A Ukrainian involved in a scheme that netted millions after hacking into an Atlanta payment processor was sentenced to 46 months in federal prison.
Evgeny Tarasovich Levitskyy, 31, acted as one of the “cashers” who withdrew more than $9 million from 2,100 ATMs around the globe in less than 12 hours, according to the FBI. He is also known as Vinchenco, Vinch, and M.U.R.D.E.R.E.R., according to the FBI.
In late 2008, a team of hackers stole the account information from RBS WorldPay, the Royal Bank of Scotland’s processing center in Atlanta. The unit handled payroll debit cards that allowed workers to collect pay at ATM machines, according to investigators.
After boosting limits in the accounts to more than $1,000,000, the the hackers worked with a team of cashers stationed around the world, from the United States to Russia, to quickly withdraw cash using 44 counterfeit debit cards.
“Cyber crime and computer intrusions are no longer executed by lone individuals. Instead, they rely upon a complex online and real world ecosystem of criminal goods and services for hire, such as the cashing service operated by Mr. Levitskyy,” said David J. LeValley, with the FBI office in Atlanta.
Altogether, the international hacking crew stole information on 45.5 million payroll and gift cards from RBS WorldPay, according to U.S. Attorney's Office in Atlanta.

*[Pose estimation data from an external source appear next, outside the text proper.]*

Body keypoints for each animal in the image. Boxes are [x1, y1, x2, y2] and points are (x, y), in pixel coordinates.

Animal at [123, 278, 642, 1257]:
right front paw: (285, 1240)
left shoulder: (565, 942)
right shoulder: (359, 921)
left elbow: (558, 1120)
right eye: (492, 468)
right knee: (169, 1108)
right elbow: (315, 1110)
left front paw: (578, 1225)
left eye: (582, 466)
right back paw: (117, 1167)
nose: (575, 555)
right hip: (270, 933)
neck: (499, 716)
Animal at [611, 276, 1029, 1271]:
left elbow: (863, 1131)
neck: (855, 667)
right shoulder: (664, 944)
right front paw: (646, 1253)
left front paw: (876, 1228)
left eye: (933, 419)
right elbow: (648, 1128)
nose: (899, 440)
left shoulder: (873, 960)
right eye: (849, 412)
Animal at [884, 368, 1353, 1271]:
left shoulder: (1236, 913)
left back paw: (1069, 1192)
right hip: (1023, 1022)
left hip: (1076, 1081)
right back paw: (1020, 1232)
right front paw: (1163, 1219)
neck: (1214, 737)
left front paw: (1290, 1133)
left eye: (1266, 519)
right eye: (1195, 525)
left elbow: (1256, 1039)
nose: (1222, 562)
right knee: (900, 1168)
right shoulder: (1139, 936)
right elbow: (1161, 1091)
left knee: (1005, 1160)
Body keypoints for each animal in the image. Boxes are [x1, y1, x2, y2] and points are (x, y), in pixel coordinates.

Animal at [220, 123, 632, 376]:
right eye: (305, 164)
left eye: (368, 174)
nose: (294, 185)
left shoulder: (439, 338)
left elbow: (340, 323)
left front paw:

Investigators said the cashers kept 30-50 percent of the money and forwarded the rest to the hacking team, led by Estonian national Sergei Tšurikov. He and 13 other individuals from Russian, Estonia, Moldova, Ukraine, Nigeria, and the United States have been charged with involvement in the scheme.
Tšurikov was extradited from Estonia in 2014 and sentenced to 11 years in prison and to pay $8.4 million in restitution for his role in the conspiracy.
Levitskyy allegedly stole nearly $500,000 in the scheme. He was extradited from the Czech Republic last year. He was sentenced last week to 46 months in prison and to pay restitution of $499,519.